Candace Owens: If a Black woman can play Anne Boleyn, then a white man should play Obama

The conservative firebrand weighed in on the buzzy casting of Jodie Turner Smith playing famed queen Anne Boleyn

Published June 4, 2021 5:25PM (EDT)

Jodie Turner-Smith portrays Anne Boleyn in an upcoming drama | Candace Owens (Photo illustration by Salon/Getty Images/UK Channel 5)
Jodie Turner-Smith portrays Anne Boleyn in an upcoming drama | Candace Owens (Photo illustration by Salon/Getty Images/UK Channel 5)

Last fall, UK broadcaster Channel 5 announced that Jodie Turner Smith, a Black woman and star in comedy-thriller "Queen & Slim," would play Anne Boleyn, the second, doomed wife of Henry VIII, in an upcoming historical drama series called "Anne Boleyn." Smith's casting and her acting have been widely praised, but of course, that hasn't stopped an onslaught of racist backlash in response to her playing a white, English queen from the 16th century. 

This week, a new voice entered the chat on Smith's casting, as conservative firebrand Candace Owens weighed in via tweet. "I'm actually totally fine with Jodie Turner playing the role of Anne Boleyn so long as the radical left promises to keep their mouth shut if in the future Henry Caville [sic] is selected to play Barack Obama and Rachel McAdams can play Michelle," Owens wrote. "Not double standards- K?"

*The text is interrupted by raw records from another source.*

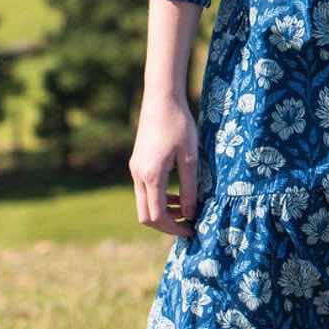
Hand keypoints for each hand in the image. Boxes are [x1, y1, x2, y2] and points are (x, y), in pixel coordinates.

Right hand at [129, 95, 198, 236]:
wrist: (161, 99)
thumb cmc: (179, 125)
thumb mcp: (190, 157)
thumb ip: (189, 187)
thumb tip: (190, 213)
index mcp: (151, 176)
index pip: (157, 216)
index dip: (174, 228)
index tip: (193, 229)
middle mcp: (138, 175)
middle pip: (146, 215)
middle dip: (166, 224)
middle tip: (189, 225)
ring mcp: (135, 169)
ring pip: (144, 203)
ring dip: (163, 211)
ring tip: (186, 209)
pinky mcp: (137, 163)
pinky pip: (144, 190)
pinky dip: (158, 198)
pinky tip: (176, 193)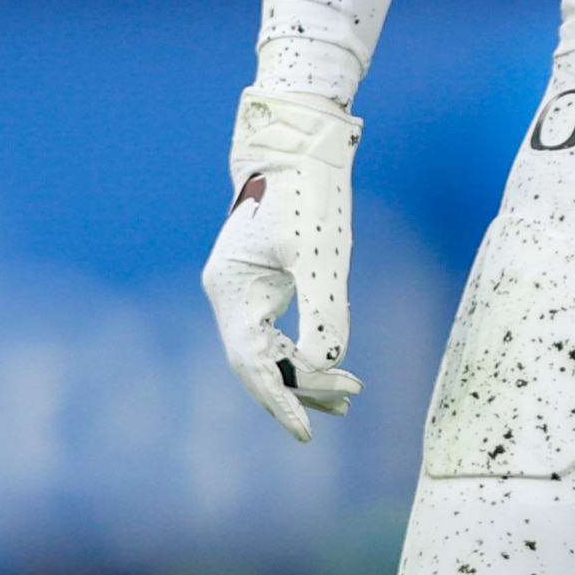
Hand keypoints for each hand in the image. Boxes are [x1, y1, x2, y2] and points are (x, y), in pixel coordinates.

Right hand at [202, 89, 365, 441]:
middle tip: (346, 406)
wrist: (299, 142)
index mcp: (232, 289)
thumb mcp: (323, 255)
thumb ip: (325, 311)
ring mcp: (240, 288)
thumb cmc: (309, 192)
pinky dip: (299, 351)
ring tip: (347, 399)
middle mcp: (227, 293)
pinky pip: (272, 330)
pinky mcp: (257, 281)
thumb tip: (328, 366)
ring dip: (302, 375)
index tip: (306, 432)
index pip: (252, 364)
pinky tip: (330, 365)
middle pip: (257, 363)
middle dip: (299, 391)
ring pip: (266, 349)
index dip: (280, 401)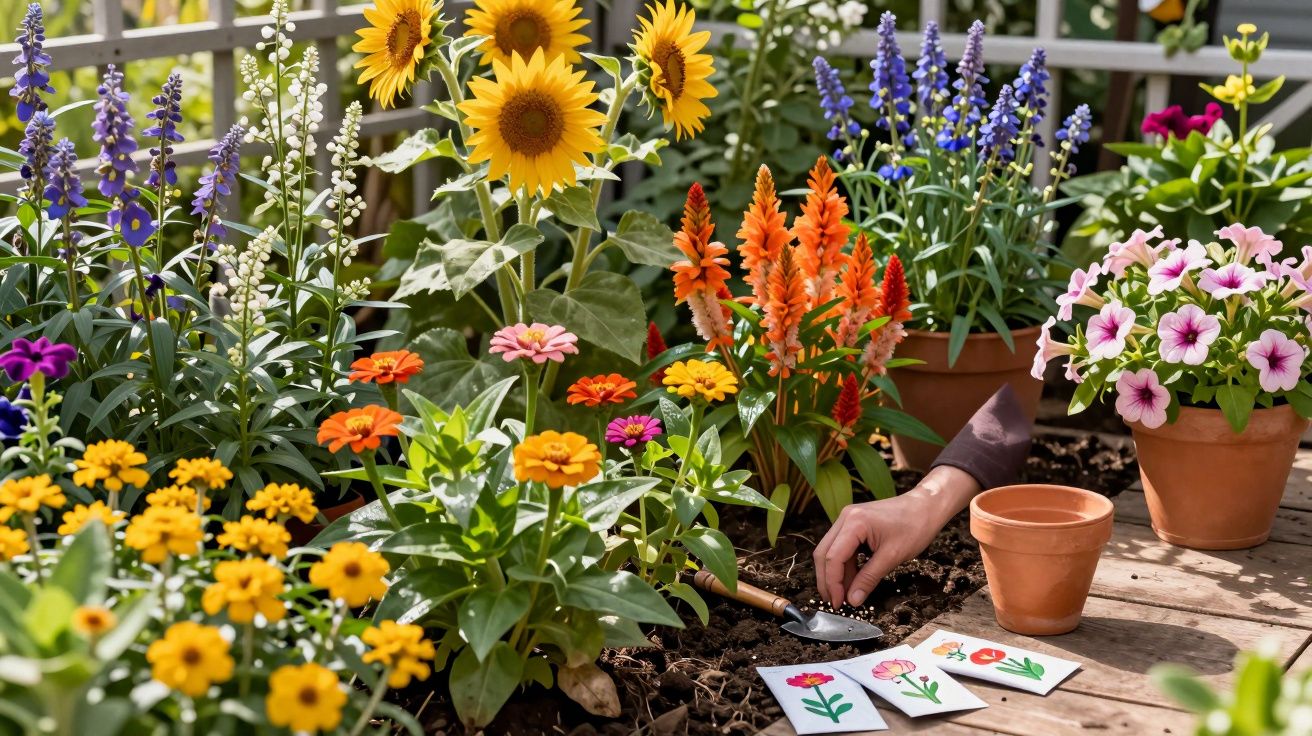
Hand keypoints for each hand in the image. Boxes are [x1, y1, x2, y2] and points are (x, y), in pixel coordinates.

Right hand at [812, 466, 978, 606]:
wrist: (927, 507)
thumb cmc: (915, 526)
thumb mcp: (892, 556)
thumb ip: (869, 578)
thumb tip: (853, 599)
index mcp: (854, 522)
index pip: (833, 557)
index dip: (832, 583)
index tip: (838, 603)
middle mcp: (846, 517)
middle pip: (824, 553)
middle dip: (827, 580)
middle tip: (835, 602)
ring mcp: (848, 519)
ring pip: (831, 551)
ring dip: (835, 574)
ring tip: (844, 595)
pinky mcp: (854, 524)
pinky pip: (842, 547)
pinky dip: (845, 566)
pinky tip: (851, 581)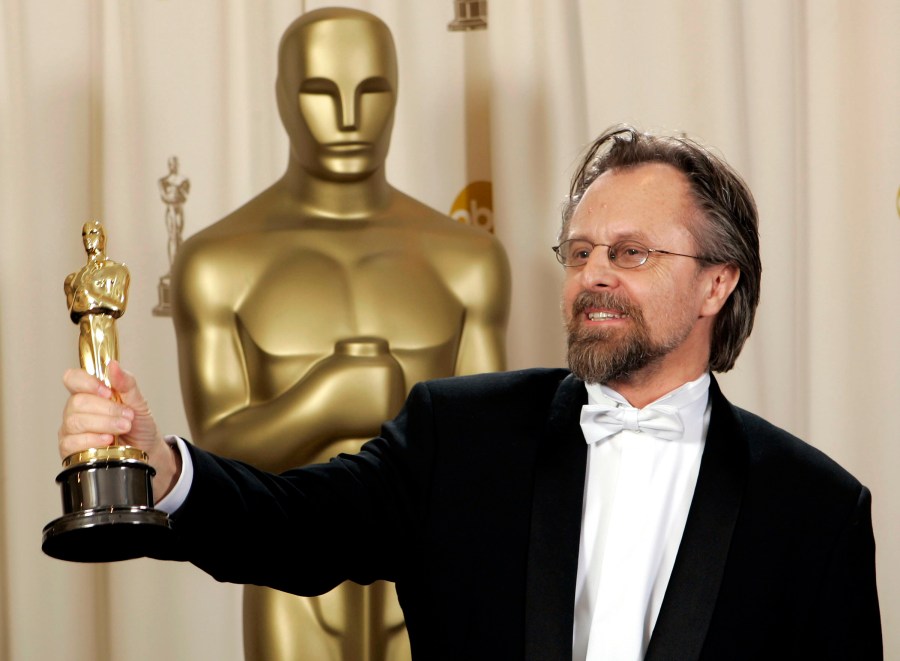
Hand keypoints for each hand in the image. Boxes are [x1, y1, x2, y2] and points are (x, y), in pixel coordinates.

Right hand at [59, 362, 179, 499]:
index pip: (73, 379)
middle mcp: (76, 410)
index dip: (87, 383)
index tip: (107, 391)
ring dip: (104, 424)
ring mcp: (71, 430)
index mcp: (90, 393)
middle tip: (127, 416)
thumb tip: (113, 364)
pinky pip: (72, 443)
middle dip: (107, 410)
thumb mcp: (138, 402)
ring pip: (75, 422)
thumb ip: (126, 383)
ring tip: (123, 428)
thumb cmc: (139, 424)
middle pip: (77, 402)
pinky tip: (107, 442)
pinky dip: (92, 441)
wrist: (146, 449)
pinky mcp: (71, 450)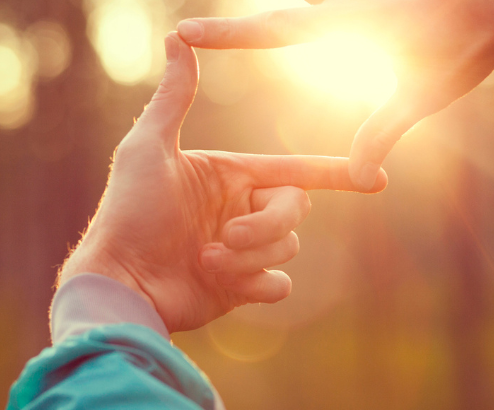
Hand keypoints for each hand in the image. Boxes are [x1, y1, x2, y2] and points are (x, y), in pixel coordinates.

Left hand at [59, 33, 386, 332]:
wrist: (118, 283)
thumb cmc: (127, 212)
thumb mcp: (148, 147)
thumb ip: (174, 97)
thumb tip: (177, 37)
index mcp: (230, 177)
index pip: (294, 170)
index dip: (333, 173)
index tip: (375, 178)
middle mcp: (240, 210)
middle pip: (295, 210)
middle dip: (265, 225)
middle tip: (224, 236)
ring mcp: (242, 251)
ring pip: (287, 248)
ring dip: (249, 256)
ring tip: (205, 260)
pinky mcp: (239, 289)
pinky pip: (278, 285)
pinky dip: (257, 285)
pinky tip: (226, 285)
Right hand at [176, 0, 493, 189]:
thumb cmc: (468, 44)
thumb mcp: (422, 93)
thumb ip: (383, 131)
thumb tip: (362, 177)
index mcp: (343, 25)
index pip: (269, 31)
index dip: (224, 36)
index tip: (183, 33)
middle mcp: (344, 7)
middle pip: (279, 19)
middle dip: (240, 30)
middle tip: (194, 36)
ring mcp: (359, 3)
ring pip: (307, 14)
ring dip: (278, 26)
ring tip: (239, 39)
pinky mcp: (377, 7)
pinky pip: (332, 16)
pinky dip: (316, 25)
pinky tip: (315, 33)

Owens, as usual, has remarkably missed the point, here, which is that people of color playing white historical figures or famous people isn't the same thing as white people playing people of color. The former poses a meaningful challenge to white supremacist power structures, and helps begin to make up for years of entertainment industry whitewashing — the latter simply builds upon said entertainment industry whitewashing. Very different things. 

It's also worth noting historical dramas take liberties all the time with their portrayals of history, and historical figures' appearances. Specific to the story of Anne Boleyn and Henry VIII, as Anita Singh points out in the Telegraph, Showtime's "The Tudors" represented the aging, famously rotund, redheaded king as thin, handsome, and sensual, well into the later parts of his life, as he was played by then-30-something Jonathan Rhys Meyers. Yet, historical liberties that uphold whiteness and serve the white gaze don't draw the same backlash about being true to history.

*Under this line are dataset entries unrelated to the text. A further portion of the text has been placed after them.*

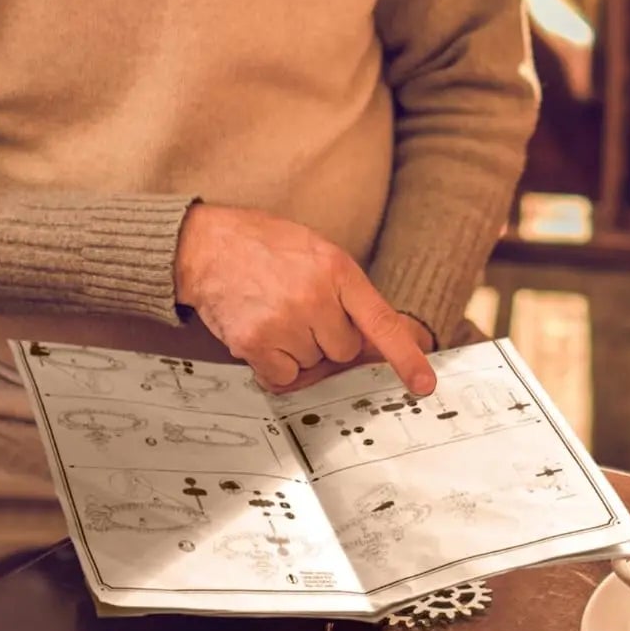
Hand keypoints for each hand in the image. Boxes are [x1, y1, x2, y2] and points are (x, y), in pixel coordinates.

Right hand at [174, 204, 435, 395]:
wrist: (206, 245)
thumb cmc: (265, 248)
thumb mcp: (318, 254)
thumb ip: (349, 296)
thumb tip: (377, 345)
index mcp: (337, 270)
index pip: (381, 322)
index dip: (406, 357)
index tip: (424, 385)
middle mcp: (314, 297)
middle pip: (344, 351)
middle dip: (326, 338)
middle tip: (298, 309)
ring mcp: (284, 323)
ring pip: (313, 365)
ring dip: (298, 350)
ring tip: (274, 314)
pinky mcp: (256, 344)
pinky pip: (284, 378)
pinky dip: (275, 365)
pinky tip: (262, 332)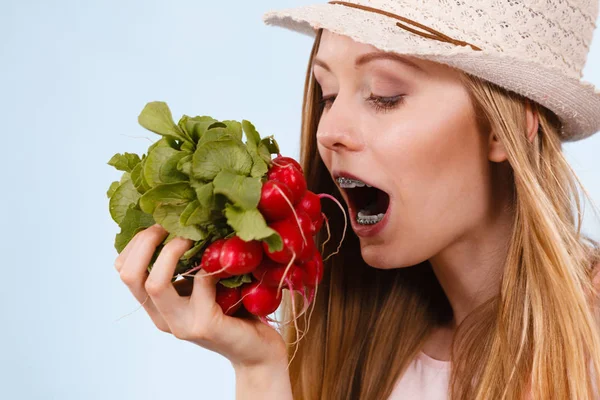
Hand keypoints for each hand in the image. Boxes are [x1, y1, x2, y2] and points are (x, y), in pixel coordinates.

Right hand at [114, 224, 288, 368]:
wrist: (257, 350)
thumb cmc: (234, 311)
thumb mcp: (204, 284)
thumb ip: (189, 265)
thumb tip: (184, 218)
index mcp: (156, 306)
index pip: (124, 269)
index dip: (137, 241)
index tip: (162, 223)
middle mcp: (162, 317)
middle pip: (129, 274)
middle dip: (146, 240)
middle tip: (170, 225)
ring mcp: (181, 324)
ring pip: (155, 283)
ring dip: (172, 251)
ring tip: (192, 235)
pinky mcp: (205, 325)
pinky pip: (201, 284)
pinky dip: (211, 264)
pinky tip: (227, 259)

One thing we can agree with Owens on is that a movie starring Henry Cavill and Rachel McAdams as a loving married couple sounds like a great movie — just not playing the Obamas, please.

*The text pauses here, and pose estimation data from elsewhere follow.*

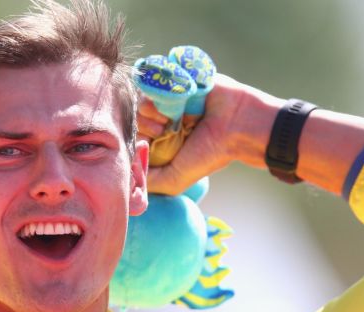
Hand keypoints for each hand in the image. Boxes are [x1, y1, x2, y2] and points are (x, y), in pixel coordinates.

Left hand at [137, 74, 253, 195]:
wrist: (237, 125)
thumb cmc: (209, 154)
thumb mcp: (175, 179)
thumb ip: (149, 181)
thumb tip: (126, 179)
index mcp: (160, 138)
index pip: (131, 136)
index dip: (135, 141)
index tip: (151, 146)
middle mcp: (162, 118)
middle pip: (130, 117)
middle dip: (144, 126)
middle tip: (165, 131)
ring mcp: (168, 97)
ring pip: (138, 99)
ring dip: (151, 111)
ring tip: (172, 119)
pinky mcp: (176, 78)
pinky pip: (152, 79)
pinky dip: (160, 92)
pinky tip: (176, 102)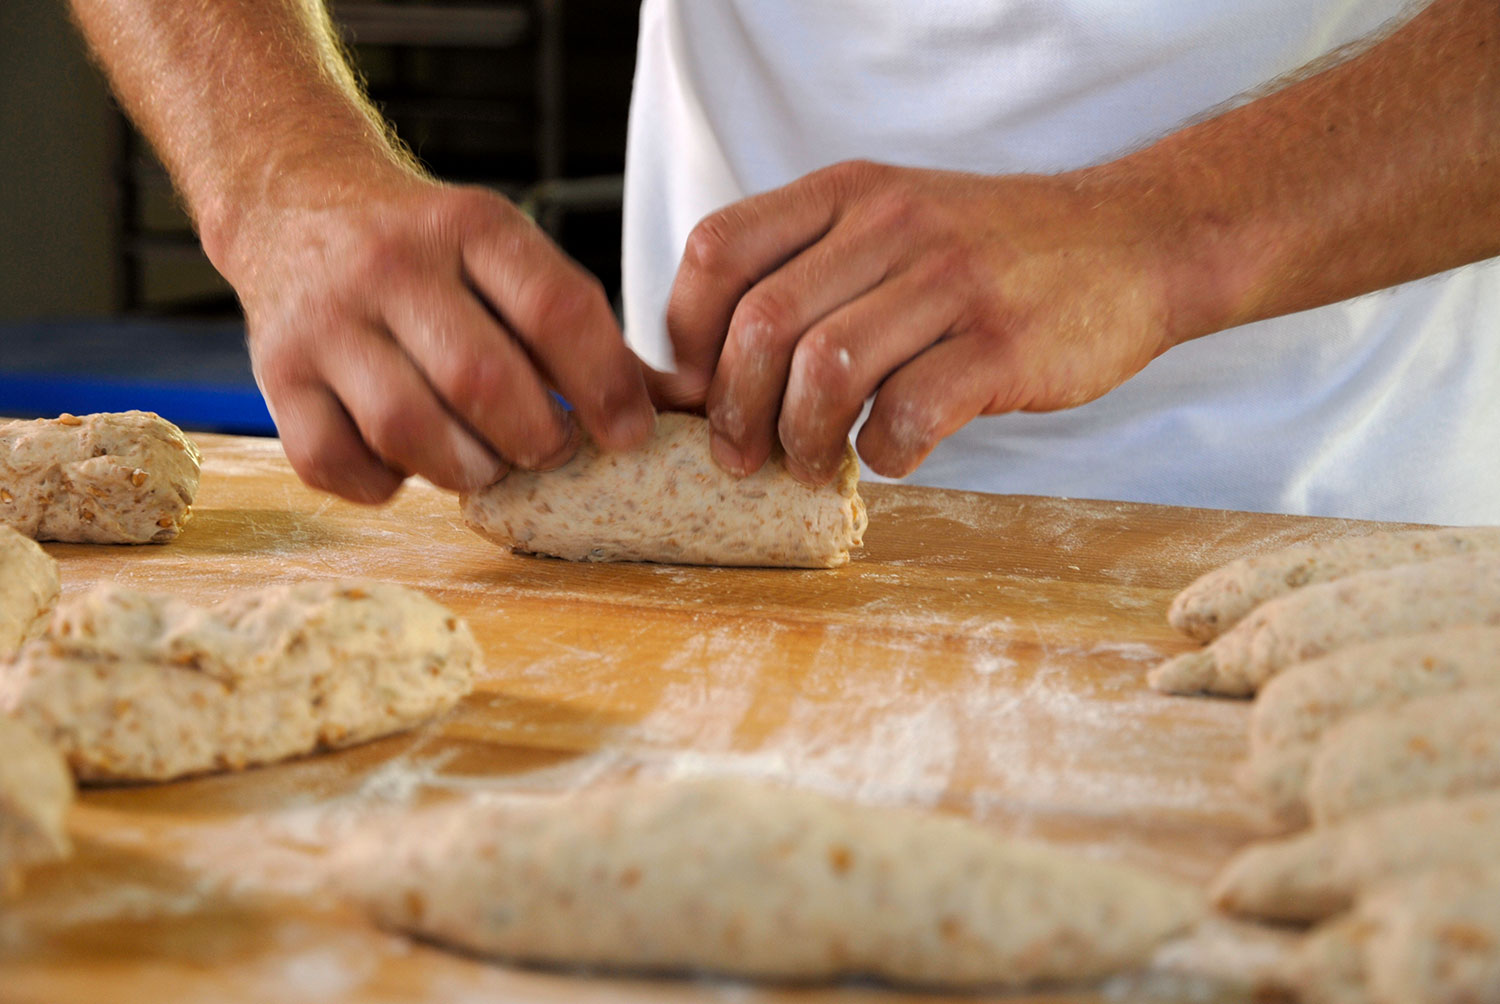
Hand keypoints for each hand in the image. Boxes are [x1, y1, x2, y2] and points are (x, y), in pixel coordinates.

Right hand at [208, 166, 654, 502]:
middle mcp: (390, 265)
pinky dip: (384, 483)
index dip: (605, 384)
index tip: (628, 433)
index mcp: (469, 226)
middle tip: (550, 450)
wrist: (294, 203)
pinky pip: (335, 461)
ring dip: (465, 469)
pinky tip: (409, 464)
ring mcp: (325, 322)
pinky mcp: (276, 376)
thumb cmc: (428, 252)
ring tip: (486, 461)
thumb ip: (582, 329)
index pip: (555, 308)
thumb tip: (674, 405)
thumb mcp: (505, 254)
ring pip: (407, 428)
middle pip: (481, 379)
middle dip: (535, 438)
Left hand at [657, 160, 1216, 484]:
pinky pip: (907, 413)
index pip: (719, 250)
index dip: (685, 333)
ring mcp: (951, 281)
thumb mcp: (893, 223)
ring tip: (810, 463)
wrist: (1132, 243)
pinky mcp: (1002, 345)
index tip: (693, 389)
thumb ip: (811, 271)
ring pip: (825, 372)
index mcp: (849, 193)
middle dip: (733, 410)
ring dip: (800, 440)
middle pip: (762, 324)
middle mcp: (892, 225)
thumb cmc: (993, 253)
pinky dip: (882, 452)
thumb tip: (710, 367)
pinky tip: (891, 452)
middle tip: (739, 456)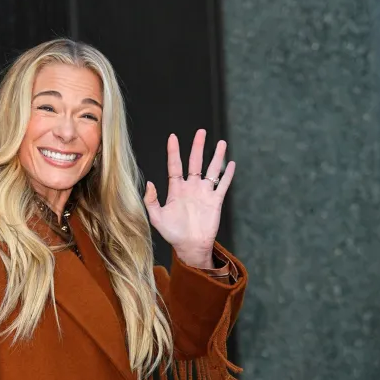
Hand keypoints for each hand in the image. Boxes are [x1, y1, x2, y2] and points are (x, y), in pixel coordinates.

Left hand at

In a recent interview for Smith's cover story with Glamour, the actor recounts ultimately not being surprised by racism she faced in being cast as the mother of Elizabeth I. "I did know it would be something that people felt very passionately about, either in a positive or a negative way, because Anne is a human in history who people feel very strongly about," Smith said. "More than anything, I wanted to tell the human story at the center of all of this."

And she's right: Anne Boleyn is a well-known and oft-maligned historical figure, whose most famous historical fiction portrayals don't exactly paint her in the best of lights. "The Other Boleyn Girl" and "Wolf Hall" — historical dramas based on popular novels — portray the queen as a cold, scheming homewrecker void of redeeming qualities. But the truth is, as Smith points out, Anne's was ultimately a "human story," one of a complicated woman who was certainly ambitious, and a passionate advocate for church reform and wealth redistribution. Anne was also a loving mother, something Smith told Glamour she could relate to, and Anne was eventually betrayed and killed by her own husband in one of the great tragedies of the long history of British queens. 

Anne's story has been told and reimagined dozens of times, including by Showtime in its sympathetic and critically acclaimed portrayal of her by Natalie Dormer on "The Tudors." Pop culture references to the queen who lost her head are so frequent and popular that they're even the subject of Susan Bordo's 2013 feminist cultural study, "The Creation of Anne Boleyn." But Smith's performance as Anne in "Anne Boleyn" will mark the first time a non-white woman plays her onscreen — an exciting casting choice that arguably honors the late queen's penchant for breaking with tradition, and being an "outsider" at the royal court.

Despite racist attacks and offensive comments like Owens', Smith's role in "Anne Boleyn" marks an exciting win for diversity in media. The first of the three-part series premiered on Channel 5 on Tuesday this week.